Task details:
Take from the material every line containing the string "size" and copy it.

##########

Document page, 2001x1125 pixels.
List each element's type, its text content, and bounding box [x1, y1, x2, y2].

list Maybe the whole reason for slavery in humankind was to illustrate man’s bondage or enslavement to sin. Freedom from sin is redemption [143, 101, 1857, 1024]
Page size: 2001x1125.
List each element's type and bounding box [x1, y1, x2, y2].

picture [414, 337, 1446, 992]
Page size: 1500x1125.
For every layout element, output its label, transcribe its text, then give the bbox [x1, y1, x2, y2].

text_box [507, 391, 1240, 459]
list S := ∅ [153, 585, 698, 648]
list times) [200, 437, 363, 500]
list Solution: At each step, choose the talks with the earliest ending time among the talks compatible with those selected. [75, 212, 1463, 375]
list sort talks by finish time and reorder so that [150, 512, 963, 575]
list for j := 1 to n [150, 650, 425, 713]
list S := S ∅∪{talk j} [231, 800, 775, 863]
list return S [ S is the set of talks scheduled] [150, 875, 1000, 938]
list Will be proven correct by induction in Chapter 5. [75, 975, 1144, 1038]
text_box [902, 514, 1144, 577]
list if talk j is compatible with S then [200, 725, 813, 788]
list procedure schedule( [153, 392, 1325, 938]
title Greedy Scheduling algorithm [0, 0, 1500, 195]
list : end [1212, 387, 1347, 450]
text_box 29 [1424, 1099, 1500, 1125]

##########

Written solution:
Page size: 2001x1125.
Page size: 1500x1125.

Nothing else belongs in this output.